Kegiatan ini berlangsung sekitar pukul 00.30 WIB dan dipimpin langsung oleh Kapolsek Bangkinang Kota, IPTU Eko WN Bestari.
Menurut keterangan petugas, tim yang tiba di lokasi mendapati sekumpulan remaja tengah berkumpul di balai depan Kantor Camat Bangkinang Kota.
“Saat melihat kedatangan petugas, mereka sempat berusaha melarikan diri. Namun, upaya itu berhasil digagalkan karena setiap sudut lokasi telah dijaga petugas,” ujar IPTU Eko.
Dari hasil pemeriksaan, lima dari sembilan remaja diduga berada di bawah pengaruh minuman beralkohol dan lem.
Selain itu, petugas juga menyita barang bukti berupa empat botol minuman keras dan beberapa plastik berisi lem. Seluruh remaja beserta barang bukti kemudian dibawa ke Markas Komando Satpol PP Kabupaten Kampar untuk menjalani proses hukum dan pembinaan lebih lanjut sesuai ketentuan yang berlaku.

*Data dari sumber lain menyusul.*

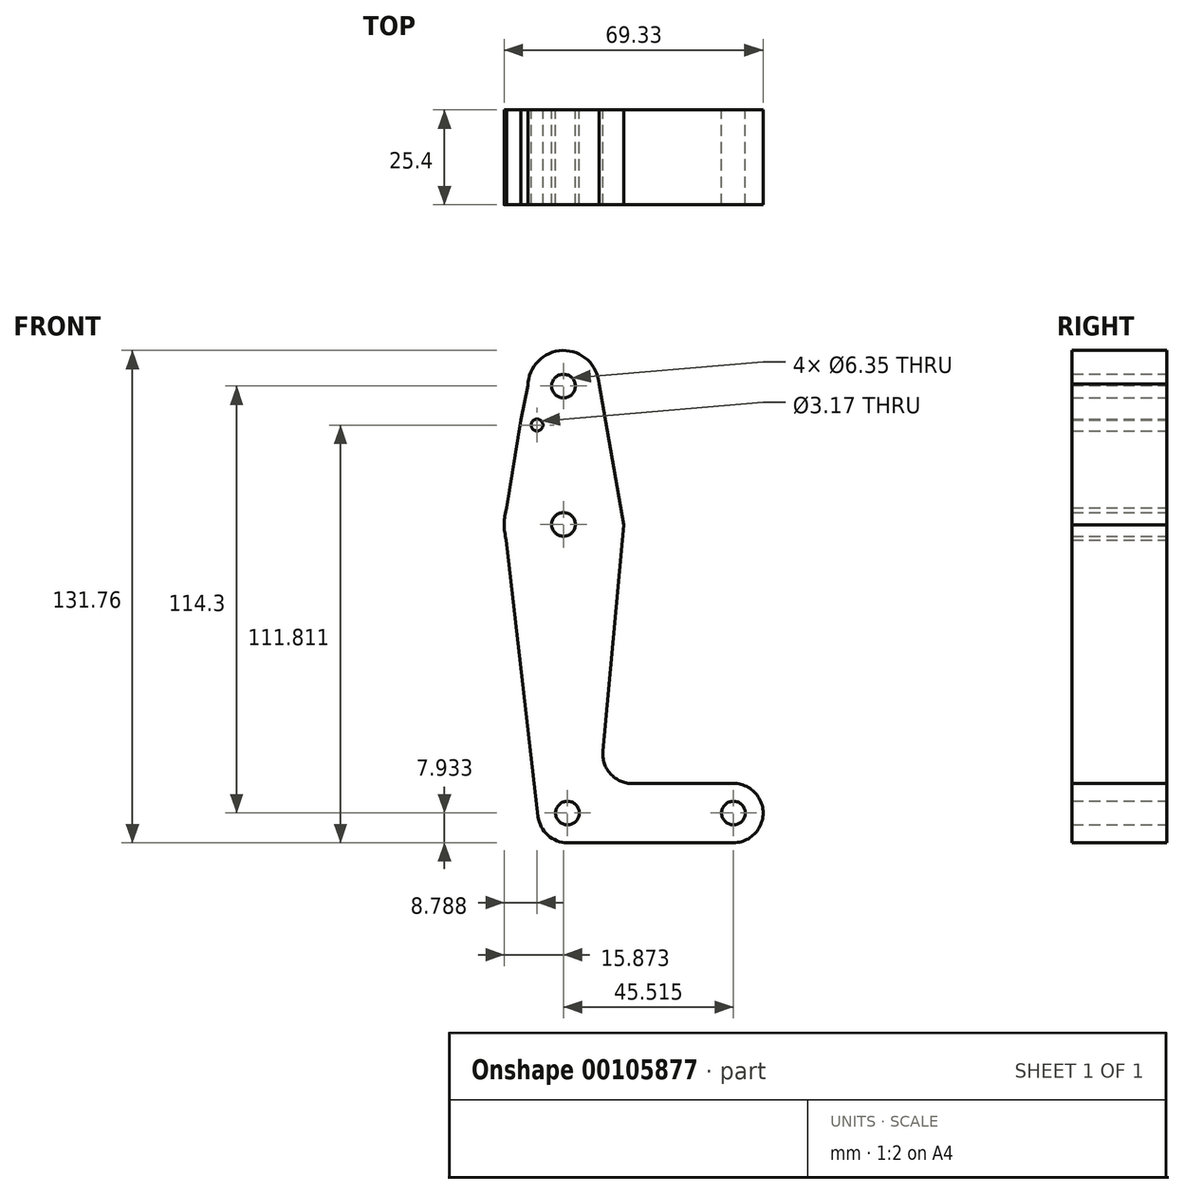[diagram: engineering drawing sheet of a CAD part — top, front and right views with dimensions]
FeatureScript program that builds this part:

Plt Kepala Satpol PP Kabupaten Kampar, Zulfikar, menegaskan bahwa razia gabungan ini merupakan bagian dari patroli rutin 24 jam yang dilaksanakan Satpol PP Kampar bersama Polsek Bangkinang Kota.
“Kegiatan ini bertujuan untuk mencegah terjadinya kenakalan remaja, menjaga ketertiban, serta ketentraman masyarakat, khususnya di wilayah Bangkinang Kota,” ujarnya.

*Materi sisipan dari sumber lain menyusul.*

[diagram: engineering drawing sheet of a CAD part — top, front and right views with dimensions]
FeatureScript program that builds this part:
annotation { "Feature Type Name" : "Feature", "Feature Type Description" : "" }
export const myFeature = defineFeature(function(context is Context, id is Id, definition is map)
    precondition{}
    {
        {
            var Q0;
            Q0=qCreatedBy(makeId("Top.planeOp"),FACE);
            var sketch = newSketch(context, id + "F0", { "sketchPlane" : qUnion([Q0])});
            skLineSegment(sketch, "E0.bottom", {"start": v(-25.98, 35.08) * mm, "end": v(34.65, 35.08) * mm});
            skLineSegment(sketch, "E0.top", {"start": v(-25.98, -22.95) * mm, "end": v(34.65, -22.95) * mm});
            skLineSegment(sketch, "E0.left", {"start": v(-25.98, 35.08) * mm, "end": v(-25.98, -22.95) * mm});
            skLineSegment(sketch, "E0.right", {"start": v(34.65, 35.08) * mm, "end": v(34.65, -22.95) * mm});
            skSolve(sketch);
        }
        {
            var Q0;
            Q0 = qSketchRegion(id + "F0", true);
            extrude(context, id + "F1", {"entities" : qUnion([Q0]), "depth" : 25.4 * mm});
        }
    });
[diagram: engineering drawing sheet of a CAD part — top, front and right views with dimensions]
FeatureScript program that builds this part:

Zulfikar menambahkan bahwa pemerintah daerah berkomitmen untuk menekan peredaran minuman keras dan penyalahgunaan zat berbahaya di kalangan remaja.

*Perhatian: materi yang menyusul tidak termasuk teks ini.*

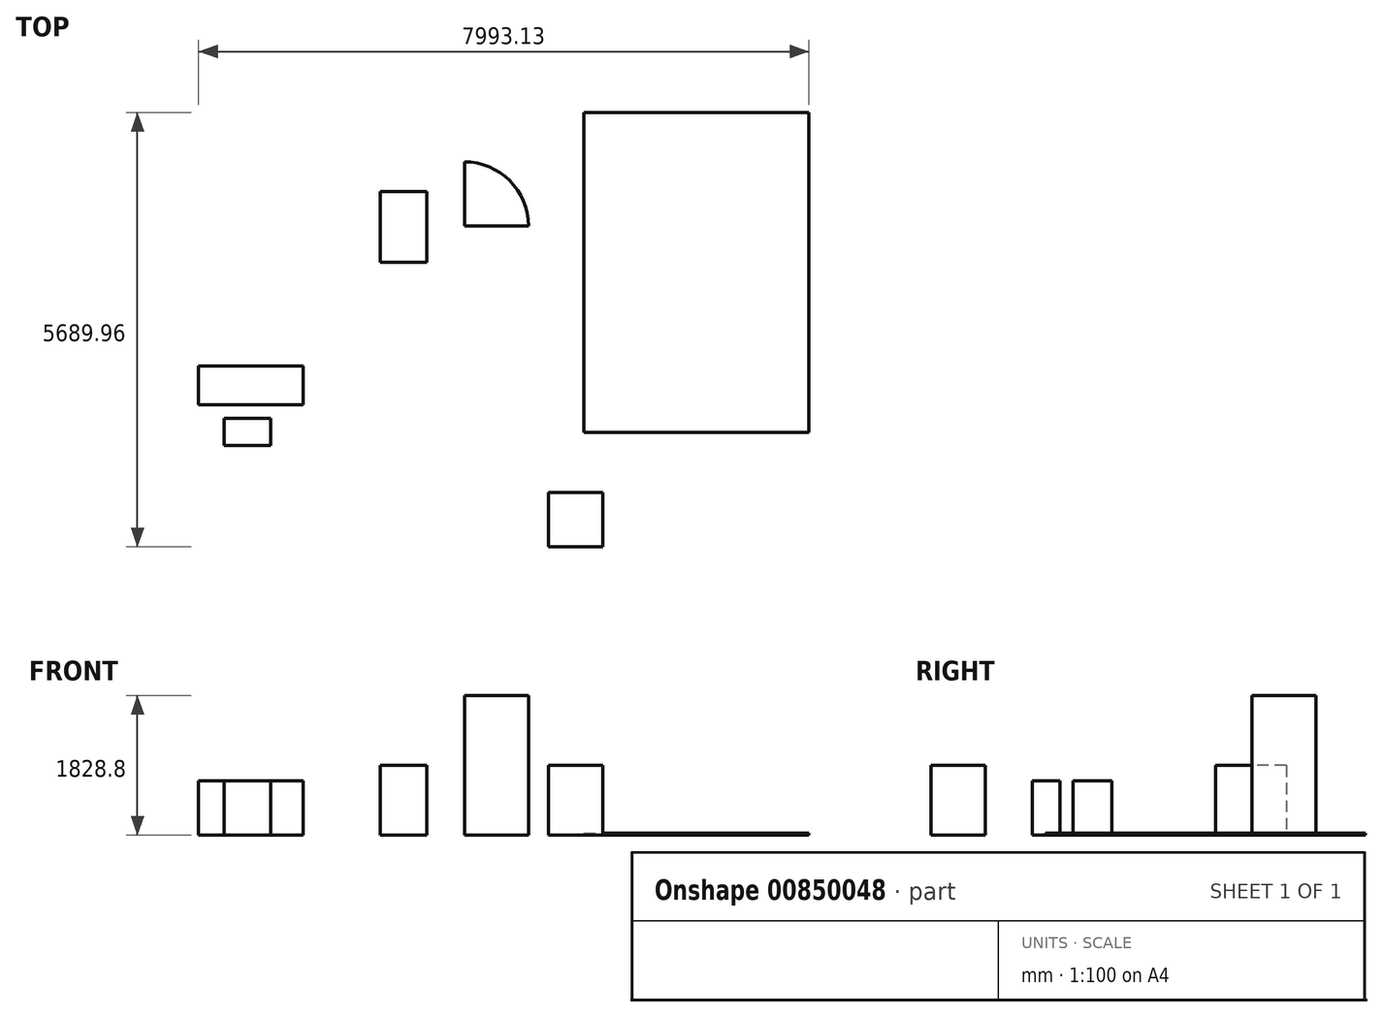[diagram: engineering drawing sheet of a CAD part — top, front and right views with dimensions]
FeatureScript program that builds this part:
annotation { "Feature Type Name" : "Feature", "Feature Type Description" : "" }
export const myFeature = defineFeature(function(context is Context, id is Id, definition is map)
    precondition{}
    {
        {
            var Q0;
            Q0=qCreatedBy(makeId("Top.planeOp"),FACE);
            var sketch = newSketch(context, id + "F0", { "sketchPlane" : qUnion([Q0])});
            skLineSegment(sketch, "E0.bottom", {"start": v(0, 0) * mm, "end": v(2946.4, 0) * mm});
            skLineSegment(sketch, "E0.top", {"start": v(0, 4191) * mm, "end": v(2946.4, 4191) * mm});
            skLineSegment(sketch, "E0.left", {"start": v(0, 0) * mm, "end": v(0, 4191) * mm});
            skLineSegment(sketch, "E0.right", {"start": v(2946.4, 0) * mm, "end": v(2946.4, 4191) * mm});
            skSolve(sketch);
        }
        {
            var Q0;
            Q0=qCreatedBy(makeId("Top.planeOp"),FACE);
            var sketch = newSketch(context, id + "F1", { "sketchPlane" : qUnion([Q0])});
            skLineSegment(sketch, "E1.bottom", {"start": v(-1312.43, 1224.9) * mm, "end": v(-804.43, 1224.9) * mm});
            skLineSegment(sketch, "E1.top", {"start": v(-1312.43, -146.7) * mm, "end": v(-804.43, -146.7) * mm});
            skLineSegment(sketch, "E1.left", {"start": v(-1312.43, 1224.9) * mm, "end": v(-1312.43, -146.7) * mm});
            skLineSegment(sketch, "E1.right", {"start": v(-804.43, 1224.9) * mm, "end": v(-804.43, -146.7) * mm});
            skSolve(sketch);
        }
        {
            var Q0;
            Q0=qCreatedBy(makeId("Top.planeOp"),FACE);
            var sketch = newSketch(context, id + "F2", { "sketchPlane" : qUnion([Q0])});
            skLineSegment(sketch, "E2.bottom", {"start": v(-627.07, 797.32) * mm, "end": v(-271.47, 797.32) * mm});
            skLineSegment(sketch, "E2.top", {"start": v(-627.07, 187.72) * mm, "end": v(-271.47, 187.72) * mm});
            skLineSegment(sketch, "E2.left", {"start": v(-627.07, 797.32) * mm, "end": v(-627.07, 187.72) * mm});
            skLineSegment(sketch, "E2.right", {"start": v(-271.47, 797.32) * mm, "end": v(-271.47, 187.72) * mm});
            skSolve(sketch);
        }
        {
            var Q0;
            Q0=makeQuery(id+"F0.imprint","IMPRINT",FACE,{"disambiguationData":[TD([[makeQuery(id+"F0.imprint","IMPRINT",EDGE,{"derivedFrom":sQuery(id+"F0.wireOp",EDGE,"E0.bottom")}),1.0]])]});
            extrude(context, id + "F3", {"entities" : qUnion([Q0]), "depth" : 25.4 * mm, "offsetDistance" : 25.4 * mm});
        }
        {
            var Q0;
            Q0=makeQuery(id+"F1.imprint","IMPRINT",FACE,{"disambiguationData":[TD([[makeQuery(id+"F1.imprint","IMPRINT",EDGE,{"derivedFrom":sQuery(id+"F1.wireOp",EDGE,"E1.bottom")}),-1.0]])]});
            extrude(context, id + "F4", {"entities" : qUnion([Q0]), "depth" : 711.2 * mm, "offsetDistance" : 25.4 * mm});
        }
        {
            var Q0;
            Q0=makeQuery(id+"F2.imprint","IMPRINT",FACE,{"disambiguationData":[TD([[makeQuery(id+"F2.imprint","IMPRINT",EDGE,{"derivedFrom":sQuery(id+"F2.wireOp",EDGE,"E2.bottom")}),-1.0]])]});
            extrude(context, id + "F5", {"entities" : qUnion([Q0]), "depth" : 711.2 * mm, "offsetDistance" : 25.4 * mm});
        }
        {
            var Q0;
            Q0=qCreatedBy(makeId("Top.planeOp"),FACE);
            var sketch = newSketch(context, id + "F6", { "sketchPlane" : qUnion([Q0])});
            skLineSegment(sketch, "E3.bottom", {"start": v(-464.27, -787.76) * mm, "end": v(246.93, -787.76) * mm});
            skLineSegment(sketch, "E3.top", {"start": v(-464.27, -1498.96) * mm, "end": v(246.93, -1498.96) * mm});
            skLineSegment(sketch, "E3.left", {"start": v(-464.27, -787.76) * mm, "end": v(-464.27, -1498.96) * mm});
            skLineSegment(sketch, "E3.right", {"start": v(246.93, -787.76) * mm, "end": v(246.93, -1498.96) * mm});
            skSolve(sketch);
        }
        {
            var Q0;
            Q0=makeQuery(id+"F6.imprint","IMPRINT",FACE,{"disambiguationData":[TD([[makeQuery(id+"F6.imprint","IMPRINT",EDGE,{"derivedFrom":sQuery(id+"F6.wireOp",EDGE,"E3.bottom")}),-1.0]])]});
            extrude(context, id + "F7", {"entities" : qUnion([Q0]), "depth" : 914.4 * mm, "offsetDistance" : 25.4 * mm});
        }
        {
            var Q0;
            Q0=qCreatedBy(makeId("Top.planeOp"),FACE);
            var sketch = newSketch(context, id + "F8", { "sketchPlane" : qUnion([Q0])});
            skLineSegment(sketch, "E4", {"start": v(-1565.33, 3544.33) * mm, "end": v(-1565.33, 2705.81) * mm});
            skLineSegment(sketch, "E5", {"start": v(-1565.33, 2705.81) * mm, "end": v(-726.82, 2705.81) * mm});
            skArc(sketch, "E6", {"start": v(-726.82, 2705.81) * mm, "mid": v(-972.46, 3298.7) * mm, "end": v(-1565.33, 3544.33) * mm});
            skSolve(sketch);
        }
        {
            var Q0;
            Q0=makeQuery(id+"F8.imprint","IMPRINT",FACE,{"disambiguationData":[TD([[makeQuery(id+"F8.imprint","IMPRINT",EDGE,{"derivedFrom":sQuery(id+"F8.wireOp",EDGE,"E4")}),1.0]])]});
            extrude(context, id + "F9", {"entities" : qUnion([Q0]), "depth" : 1828.8 * mm, "offsetDistance" : 25.4 * mm});
        }
        {
            var Q0;
            Q0=qCreatedBy(makeId("Top.planeOp"),FACE);
            var sketch = newSketch(context, id + "F10", { "sketchPlane" : qUnion([Q0])});
            skLineSegment(sketch, "E7.bottom", {"start": v(-2670.13, 3153.4) * mm, "end": v(-2058.24, 3153.4) * mm});
            skLineSegment(sketch, "E7.top", {"start": v(-2670.13, 2229.9) * mm, "end": v(-2058.24, 2229.9) * mm});
            skLineSegment(sketch, "E7.left", {"start": v(-2670.13, 3153.4) * mm, "end": v(-2670.13, 2229.9) * mm});
            skLineSegment(sketch, "E7.right", {"start": v(-2058.24, 3153.4) * mm, "end": v(-2058.24, 2229.9) * mm});
            skSolve(sketch);
        }
        {
            var Q0;
            Q0=makeQuery(id+"F10.imprint","IMPRINT",FACE,{"disambiguationData":[TD([[makeQuery(id+"F10.imprint","IMPRINT",EDGE,{"derivedFrom":sQuery(id+"F10.wireOp",EDGE,"E7.bottom")}),-1.0]])]});
            extrude(context, id + "F11", {"entities" : qUnion([Q0]), "depth" : 914.4 * mm, "offsetDistance" : 25.4 * mm});
        }
        {
            var Q0;
            Q0=makeQuery(id+"F4.opExtrude","SWEPT_BODY",BODY,{"disambiguationData":[OSD([sQuery(id+"F1.wireOp",EDGE,"E1.bottom"),sQuery(id+"F1.wireOp",EDGE,"E1.top"),sQuery(id+"F1.wireOp",EDGE,"E1.left"),sQuery(id+"F1.wireOp",EDGE,"E1.right")])]});
            var Q1;
            Q1=makeQuery(id+"F5.opExtrude","SWEPT_BODY",BODY,{"disambiguationData":[OSD([sQuery(id+"F2.wireOp",EDGE,"E2.bottom"),sQuery(id+"F2.wireOp",EDGE,"E2.top"),sQuery(id+"F2.wireOp",EDGE,"E2.left"),sQuery(id+"F2.wireOp",EDGE,"E2.right")])]});
            var Q2;
            Q2=makeQuery(id+"F11.opExtrude","SWEPT_EDGE",EDGE,{"disambiguationData":[OSD([sQuery(id+"F10.wireOp",EDGE,"E7.top"),sQuery(id+"F10.wireOp",EDGE,"E7.left")])]});
            transform(context, id + "F12", {"entities" : qUnion([Q0, Q1]), "transformType" : TransformType.ROTATION, "transformAxis" : qUnion([Q2]), "angle" : 90 * degree, "makeCopy" : false});
        }
    });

“Razia serupa akan terus dilaksanakan secara berkala di seluruh kecamatan di Kabupaten Kampar sebagai upaya menjaga keamanan dan kenyamanan warga,” kata dia.
Selain menangkap remaja yang terlibat dalam dugaan konsumsi miras dan lem, razia ini juga menjadi sarana edukasi bagi para pemuda agar menjauhi perilaku berisiko.
Petugas Satpol PP berharap kegiatan ini dapat menumbuhkan kesadaran remaja akan pentingnya menjaga diri dan lingkungan sekitar.
Kegiatan razia gabungan ini menunjukkan sinergi antara aparat penegak hukum dan Satpol PP dalam menjaga keamanan kota, sekaligus menjadi pengingat bahwa pemerintah serius menindak penyalahgunaan zat berbahaya di kalangan generasi muda.